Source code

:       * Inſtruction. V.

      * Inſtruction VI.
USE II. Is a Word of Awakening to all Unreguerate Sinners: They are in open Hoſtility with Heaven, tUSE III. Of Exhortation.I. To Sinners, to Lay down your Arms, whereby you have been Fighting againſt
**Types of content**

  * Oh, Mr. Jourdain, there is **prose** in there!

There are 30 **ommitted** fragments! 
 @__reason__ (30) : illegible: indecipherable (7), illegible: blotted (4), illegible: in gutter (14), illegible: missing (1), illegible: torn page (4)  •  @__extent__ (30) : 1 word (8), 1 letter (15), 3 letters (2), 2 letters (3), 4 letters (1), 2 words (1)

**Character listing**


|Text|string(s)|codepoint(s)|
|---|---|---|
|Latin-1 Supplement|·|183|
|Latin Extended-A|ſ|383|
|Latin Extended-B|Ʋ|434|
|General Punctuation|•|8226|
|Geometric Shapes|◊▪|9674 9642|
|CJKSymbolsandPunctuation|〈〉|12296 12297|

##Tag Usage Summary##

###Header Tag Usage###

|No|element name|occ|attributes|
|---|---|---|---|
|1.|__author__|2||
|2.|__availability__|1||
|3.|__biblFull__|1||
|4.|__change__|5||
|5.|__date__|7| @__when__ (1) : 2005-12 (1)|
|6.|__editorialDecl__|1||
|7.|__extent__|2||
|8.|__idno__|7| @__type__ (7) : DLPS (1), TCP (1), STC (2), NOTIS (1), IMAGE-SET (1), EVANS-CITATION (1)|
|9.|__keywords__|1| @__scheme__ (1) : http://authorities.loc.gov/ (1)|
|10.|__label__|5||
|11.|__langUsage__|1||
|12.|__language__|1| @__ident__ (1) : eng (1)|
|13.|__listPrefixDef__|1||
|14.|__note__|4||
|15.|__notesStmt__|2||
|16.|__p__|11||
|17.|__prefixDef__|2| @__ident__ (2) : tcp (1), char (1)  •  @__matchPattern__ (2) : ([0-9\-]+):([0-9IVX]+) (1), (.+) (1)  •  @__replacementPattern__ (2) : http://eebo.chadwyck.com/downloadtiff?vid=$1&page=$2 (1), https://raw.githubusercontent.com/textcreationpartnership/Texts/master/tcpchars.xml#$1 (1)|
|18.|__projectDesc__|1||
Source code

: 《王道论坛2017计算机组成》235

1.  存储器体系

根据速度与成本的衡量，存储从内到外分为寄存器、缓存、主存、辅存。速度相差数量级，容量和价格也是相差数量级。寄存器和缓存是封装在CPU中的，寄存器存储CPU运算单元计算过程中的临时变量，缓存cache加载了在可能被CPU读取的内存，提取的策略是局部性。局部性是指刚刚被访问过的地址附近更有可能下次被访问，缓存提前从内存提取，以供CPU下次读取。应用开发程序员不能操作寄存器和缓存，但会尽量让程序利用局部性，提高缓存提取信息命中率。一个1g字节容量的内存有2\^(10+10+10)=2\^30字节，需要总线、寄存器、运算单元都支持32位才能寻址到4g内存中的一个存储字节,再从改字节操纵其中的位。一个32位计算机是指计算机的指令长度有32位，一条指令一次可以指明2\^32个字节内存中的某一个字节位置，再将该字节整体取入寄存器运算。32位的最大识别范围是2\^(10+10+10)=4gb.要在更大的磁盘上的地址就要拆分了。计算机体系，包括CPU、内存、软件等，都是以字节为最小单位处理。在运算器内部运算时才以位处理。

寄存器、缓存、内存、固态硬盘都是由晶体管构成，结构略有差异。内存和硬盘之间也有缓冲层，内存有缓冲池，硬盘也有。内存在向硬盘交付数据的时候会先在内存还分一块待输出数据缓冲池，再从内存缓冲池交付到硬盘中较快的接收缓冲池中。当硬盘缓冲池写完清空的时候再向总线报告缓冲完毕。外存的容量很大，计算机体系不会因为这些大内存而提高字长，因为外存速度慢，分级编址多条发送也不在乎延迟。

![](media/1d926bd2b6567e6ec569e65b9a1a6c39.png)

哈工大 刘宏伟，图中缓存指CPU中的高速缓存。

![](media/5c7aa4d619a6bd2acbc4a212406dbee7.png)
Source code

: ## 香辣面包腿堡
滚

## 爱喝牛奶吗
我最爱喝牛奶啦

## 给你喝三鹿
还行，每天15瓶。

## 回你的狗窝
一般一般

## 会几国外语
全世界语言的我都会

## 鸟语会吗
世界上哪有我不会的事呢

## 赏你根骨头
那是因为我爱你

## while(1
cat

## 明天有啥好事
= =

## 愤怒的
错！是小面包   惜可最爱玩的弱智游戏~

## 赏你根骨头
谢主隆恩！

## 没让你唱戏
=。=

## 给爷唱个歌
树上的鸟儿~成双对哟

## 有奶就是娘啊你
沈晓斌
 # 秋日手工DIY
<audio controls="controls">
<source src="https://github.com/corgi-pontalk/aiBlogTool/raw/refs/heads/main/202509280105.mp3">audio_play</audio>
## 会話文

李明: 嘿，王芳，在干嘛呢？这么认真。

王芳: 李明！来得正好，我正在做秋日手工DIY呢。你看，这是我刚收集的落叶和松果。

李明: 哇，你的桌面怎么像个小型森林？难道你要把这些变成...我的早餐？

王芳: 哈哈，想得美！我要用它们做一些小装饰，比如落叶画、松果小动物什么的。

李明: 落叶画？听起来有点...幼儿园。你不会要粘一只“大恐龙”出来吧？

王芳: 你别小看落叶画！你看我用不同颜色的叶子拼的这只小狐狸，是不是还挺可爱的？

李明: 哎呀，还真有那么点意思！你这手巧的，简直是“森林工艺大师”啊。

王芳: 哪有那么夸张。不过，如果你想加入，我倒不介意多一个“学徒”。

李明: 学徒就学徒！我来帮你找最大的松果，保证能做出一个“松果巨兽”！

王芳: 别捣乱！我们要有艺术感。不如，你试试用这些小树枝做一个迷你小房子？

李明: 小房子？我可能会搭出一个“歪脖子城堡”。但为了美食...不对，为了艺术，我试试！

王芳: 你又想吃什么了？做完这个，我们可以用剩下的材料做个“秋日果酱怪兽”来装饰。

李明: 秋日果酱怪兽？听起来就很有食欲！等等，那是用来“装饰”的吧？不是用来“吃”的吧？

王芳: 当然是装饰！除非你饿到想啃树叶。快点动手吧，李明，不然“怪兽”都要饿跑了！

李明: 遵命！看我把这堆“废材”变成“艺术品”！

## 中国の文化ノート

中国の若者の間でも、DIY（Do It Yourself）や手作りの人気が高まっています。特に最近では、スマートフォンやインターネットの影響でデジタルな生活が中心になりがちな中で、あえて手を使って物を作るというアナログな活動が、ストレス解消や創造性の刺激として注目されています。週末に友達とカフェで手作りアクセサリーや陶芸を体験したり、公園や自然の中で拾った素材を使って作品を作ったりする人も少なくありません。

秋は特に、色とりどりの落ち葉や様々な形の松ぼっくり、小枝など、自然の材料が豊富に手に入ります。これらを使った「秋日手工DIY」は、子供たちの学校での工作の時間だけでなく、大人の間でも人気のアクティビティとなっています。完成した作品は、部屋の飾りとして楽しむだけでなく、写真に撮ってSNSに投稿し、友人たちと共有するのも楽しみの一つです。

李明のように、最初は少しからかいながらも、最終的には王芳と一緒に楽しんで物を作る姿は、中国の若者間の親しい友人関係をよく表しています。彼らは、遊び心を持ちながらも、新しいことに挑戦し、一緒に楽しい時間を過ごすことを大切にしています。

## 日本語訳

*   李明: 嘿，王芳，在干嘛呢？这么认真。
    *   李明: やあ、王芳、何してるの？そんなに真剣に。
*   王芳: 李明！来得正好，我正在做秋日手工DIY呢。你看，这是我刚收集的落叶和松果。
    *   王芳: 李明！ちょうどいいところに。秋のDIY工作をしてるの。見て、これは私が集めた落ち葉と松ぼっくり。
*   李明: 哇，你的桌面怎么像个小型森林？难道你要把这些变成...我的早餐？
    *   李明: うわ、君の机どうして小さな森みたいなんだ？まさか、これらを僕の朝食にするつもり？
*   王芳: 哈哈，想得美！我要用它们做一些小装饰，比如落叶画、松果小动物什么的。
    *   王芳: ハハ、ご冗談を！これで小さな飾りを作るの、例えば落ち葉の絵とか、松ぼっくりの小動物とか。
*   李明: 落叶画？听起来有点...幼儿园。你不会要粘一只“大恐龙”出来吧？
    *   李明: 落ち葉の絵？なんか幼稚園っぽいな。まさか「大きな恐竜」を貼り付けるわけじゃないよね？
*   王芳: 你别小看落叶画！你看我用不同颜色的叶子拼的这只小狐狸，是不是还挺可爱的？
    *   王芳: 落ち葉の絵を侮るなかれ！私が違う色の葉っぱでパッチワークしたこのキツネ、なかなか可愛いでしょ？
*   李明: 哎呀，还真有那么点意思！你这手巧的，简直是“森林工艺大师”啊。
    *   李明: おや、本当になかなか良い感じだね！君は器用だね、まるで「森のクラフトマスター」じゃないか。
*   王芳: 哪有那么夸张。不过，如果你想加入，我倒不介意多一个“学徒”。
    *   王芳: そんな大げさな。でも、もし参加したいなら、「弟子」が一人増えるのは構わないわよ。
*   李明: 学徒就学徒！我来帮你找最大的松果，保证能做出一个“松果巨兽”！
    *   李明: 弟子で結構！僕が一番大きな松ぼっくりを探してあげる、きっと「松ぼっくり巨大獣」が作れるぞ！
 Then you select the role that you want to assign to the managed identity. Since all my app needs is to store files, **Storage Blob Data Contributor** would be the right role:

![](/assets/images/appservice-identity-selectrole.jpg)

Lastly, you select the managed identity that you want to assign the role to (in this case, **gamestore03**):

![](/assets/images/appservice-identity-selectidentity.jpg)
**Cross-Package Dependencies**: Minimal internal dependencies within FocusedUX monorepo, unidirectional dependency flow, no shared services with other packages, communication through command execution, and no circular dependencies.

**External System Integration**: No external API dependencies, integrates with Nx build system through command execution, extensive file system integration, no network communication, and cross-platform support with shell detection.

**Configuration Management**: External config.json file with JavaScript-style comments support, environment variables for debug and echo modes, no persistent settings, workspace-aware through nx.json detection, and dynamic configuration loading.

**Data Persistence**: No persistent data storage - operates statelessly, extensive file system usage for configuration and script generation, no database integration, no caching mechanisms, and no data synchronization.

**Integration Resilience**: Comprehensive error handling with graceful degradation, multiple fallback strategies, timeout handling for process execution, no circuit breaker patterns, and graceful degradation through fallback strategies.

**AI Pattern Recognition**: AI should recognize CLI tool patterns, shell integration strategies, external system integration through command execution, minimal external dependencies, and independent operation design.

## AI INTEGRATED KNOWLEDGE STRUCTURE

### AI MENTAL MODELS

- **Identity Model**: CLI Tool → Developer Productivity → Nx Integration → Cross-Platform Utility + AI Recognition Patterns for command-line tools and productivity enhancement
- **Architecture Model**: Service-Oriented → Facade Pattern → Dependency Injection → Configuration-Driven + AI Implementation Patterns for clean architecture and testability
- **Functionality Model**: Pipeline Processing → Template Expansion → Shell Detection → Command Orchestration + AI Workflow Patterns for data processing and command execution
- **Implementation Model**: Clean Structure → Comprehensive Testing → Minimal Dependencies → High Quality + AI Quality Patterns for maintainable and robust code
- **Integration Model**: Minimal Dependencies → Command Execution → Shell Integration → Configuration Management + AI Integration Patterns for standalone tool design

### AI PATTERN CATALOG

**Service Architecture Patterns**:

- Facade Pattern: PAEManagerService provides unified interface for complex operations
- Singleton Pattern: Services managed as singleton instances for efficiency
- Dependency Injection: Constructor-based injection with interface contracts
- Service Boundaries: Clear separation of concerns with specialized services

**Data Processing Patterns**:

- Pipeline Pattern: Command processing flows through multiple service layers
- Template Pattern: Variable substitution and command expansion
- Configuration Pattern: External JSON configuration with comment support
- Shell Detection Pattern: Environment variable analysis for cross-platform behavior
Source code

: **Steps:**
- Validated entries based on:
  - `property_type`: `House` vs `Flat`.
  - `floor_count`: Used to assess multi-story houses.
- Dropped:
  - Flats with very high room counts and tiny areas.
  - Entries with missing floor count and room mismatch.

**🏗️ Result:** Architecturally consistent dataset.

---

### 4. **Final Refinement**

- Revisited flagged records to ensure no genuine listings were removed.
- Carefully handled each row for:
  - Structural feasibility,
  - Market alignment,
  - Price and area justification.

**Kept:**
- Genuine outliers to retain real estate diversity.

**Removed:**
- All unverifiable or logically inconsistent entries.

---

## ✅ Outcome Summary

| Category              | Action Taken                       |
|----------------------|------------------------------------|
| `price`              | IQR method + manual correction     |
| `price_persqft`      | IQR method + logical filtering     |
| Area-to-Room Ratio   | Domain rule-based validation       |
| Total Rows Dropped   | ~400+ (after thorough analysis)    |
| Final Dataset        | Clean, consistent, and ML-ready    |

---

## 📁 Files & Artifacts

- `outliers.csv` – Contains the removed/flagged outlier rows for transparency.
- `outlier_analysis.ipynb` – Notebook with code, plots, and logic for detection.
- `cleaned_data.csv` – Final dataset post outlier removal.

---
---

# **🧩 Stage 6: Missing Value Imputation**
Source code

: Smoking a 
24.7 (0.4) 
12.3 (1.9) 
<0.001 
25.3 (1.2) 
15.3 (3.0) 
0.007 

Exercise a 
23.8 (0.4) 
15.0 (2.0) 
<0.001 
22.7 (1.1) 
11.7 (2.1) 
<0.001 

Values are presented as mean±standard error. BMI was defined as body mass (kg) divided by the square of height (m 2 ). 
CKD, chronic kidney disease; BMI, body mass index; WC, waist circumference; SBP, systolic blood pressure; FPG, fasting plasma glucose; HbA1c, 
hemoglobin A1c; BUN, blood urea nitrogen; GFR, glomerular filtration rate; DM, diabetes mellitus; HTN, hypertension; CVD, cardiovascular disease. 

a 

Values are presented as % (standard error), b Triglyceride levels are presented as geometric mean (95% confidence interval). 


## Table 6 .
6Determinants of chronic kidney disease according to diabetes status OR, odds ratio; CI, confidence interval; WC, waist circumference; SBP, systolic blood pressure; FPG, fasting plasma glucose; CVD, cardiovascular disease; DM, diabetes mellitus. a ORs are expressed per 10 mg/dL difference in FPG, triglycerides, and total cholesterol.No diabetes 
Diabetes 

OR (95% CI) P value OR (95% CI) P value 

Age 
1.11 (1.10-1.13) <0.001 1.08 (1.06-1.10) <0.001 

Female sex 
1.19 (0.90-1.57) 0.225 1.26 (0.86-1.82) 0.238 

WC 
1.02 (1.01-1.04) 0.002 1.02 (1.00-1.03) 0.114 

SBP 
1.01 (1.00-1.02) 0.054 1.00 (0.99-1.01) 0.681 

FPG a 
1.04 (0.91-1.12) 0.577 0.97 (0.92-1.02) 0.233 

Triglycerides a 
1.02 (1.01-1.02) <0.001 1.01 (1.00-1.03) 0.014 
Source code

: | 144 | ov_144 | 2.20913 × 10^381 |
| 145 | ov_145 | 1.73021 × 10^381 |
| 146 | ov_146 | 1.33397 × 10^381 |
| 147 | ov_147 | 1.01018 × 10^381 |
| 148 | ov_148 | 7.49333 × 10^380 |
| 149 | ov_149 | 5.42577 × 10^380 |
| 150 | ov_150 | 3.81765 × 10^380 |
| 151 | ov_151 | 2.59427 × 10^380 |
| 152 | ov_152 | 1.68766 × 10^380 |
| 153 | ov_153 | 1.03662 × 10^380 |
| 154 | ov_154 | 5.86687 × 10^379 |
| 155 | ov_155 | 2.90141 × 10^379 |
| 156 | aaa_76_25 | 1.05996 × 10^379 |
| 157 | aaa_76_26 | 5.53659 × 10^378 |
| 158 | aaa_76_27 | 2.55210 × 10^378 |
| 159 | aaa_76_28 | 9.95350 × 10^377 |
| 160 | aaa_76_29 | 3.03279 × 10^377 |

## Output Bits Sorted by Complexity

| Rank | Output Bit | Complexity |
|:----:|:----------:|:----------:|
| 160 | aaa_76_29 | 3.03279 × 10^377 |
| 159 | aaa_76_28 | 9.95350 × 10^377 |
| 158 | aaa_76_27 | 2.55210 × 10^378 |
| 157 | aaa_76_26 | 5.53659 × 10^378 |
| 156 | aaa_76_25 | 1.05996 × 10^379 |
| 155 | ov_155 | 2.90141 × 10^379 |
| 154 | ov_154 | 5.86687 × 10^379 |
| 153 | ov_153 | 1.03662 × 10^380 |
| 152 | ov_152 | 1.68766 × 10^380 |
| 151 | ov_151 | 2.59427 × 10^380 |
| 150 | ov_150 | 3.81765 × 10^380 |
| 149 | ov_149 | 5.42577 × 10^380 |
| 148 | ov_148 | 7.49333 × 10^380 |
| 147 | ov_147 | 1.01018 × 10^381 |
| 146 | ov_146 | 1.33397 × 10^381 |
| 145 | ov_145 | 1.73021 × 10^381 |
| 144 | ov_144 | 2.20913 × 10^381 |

***

Goal of the exercise >> The only thing to give is how many lines of the listing include the word "standard".

Solved problem >> 2